Brano proposto ->
Il rischio di attacchi informatici è un evento non certo ma poiché rappresenta una probabilità il suo accadimento seppure non prevedibile in modo sicuro, può essere almeno stimato. Alcuni dati di fatto, tuttavia, ne evidenziano una aumentata probabilità di accadimento: la superfice di attacco esterna di un’organizzazione è estremamente dinamica e l’introduzione di nuove tecnologie può accrescerne l’estensione e in parallelo i cyber criminali effettuano continuamente scansioni sull’intera rete internet, alla ricerca di server mal configurati e/o vulnerabili specialmente non appena una nuova vulnerabilità è scoperta e divulgata.

Per questo motivo, continua Andrea Cecili: qualsiasi organizzazione dovrebbe analizzare il rischio ed introdurre misure della sua riduzione rivalutandolo periodicamente nel tempo. Per ridurre l’area di rischio è buona prassi praticare in modo continuativo una serie di analisi della superfice di attacco esterna attraverso strumenti automatici e tramite analisi e controlli manuali periodici e cadenzati”.

Estratti delle righe ->
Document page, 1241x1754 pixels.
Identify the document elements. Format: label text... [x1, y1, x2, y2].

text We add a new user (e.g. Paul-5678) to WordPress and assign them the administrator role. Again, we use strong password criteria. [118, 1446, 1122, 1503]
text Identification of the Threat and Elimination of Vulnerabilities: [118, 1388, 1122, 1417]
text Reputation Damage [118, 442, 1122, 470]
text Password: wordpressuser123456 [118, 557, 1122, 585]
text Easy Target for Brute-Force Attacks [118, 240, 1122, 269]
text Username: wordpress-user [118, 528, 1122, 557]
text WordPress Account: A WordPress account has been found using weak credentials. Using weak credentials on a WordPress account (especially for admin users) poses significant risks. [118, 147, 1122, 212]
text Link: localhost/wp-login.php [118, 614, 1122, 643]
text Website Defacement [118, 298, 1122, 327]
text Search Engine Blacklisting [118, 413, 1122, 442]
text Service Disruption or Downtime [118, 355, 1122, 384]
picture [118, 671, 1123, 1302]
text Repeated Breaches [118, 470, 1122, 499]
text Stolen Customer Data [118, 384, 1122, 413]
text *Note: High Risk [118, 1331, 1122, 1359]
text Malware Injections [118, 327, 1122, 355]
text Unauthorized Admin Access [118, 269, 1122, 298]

Esercizi da svolgere ->
1) Rispondi a queste domande sul brano proposto:
(a) Che cosa fanno di continuo i cyber criminali sull'intera rete internet, e con quale scopo?
(b) Quale fattore può accrescere l'estensione della superficie di attacco esterna di un'organizzazione?
(c) Con quali mezzi andrebbero svolte le analisi della superficie di attacco esterna?
2) Cita dal brano proposto il passo che si apre con le parole contenenti "Il rischio di" e si chiude con "scoperta e divulgata.".

Risposte scritte ->
1)
(a) Effettuano scansioni per cercare server mal configurati e/o vulnerabili, specialmente appena una nuova vulnerabilità viene scoperta e divulgata.
(b) L'introduzione di nuove tecnologie.
(c) Con strumenti automatici e con analisi e controlli manuali periodici e cadenzati.

2)
Il rischio di attacchi informatici è un evento non certo ma poiché rappresenta una probabilità il suo accadimento seppure non prevedibile in modo sicuro, può essere almeno stimato. Alcuni dati di fatto, tuttavia, ne evidenziano una aumentata probabilità di accadimento: la superfice di attacco esterna di un’organizzazione è estremamente dinamica e l’introduzione di nuove tecnologie può accrescerne l’estensione e in parallelo i cyber criminali effettuano continuamente scansioni sull’intera rete internet, alla ricerca di server mal configurati e/o vulnerabili specialmente non appena una nuova vulnerabilità è scoperta e divulgata.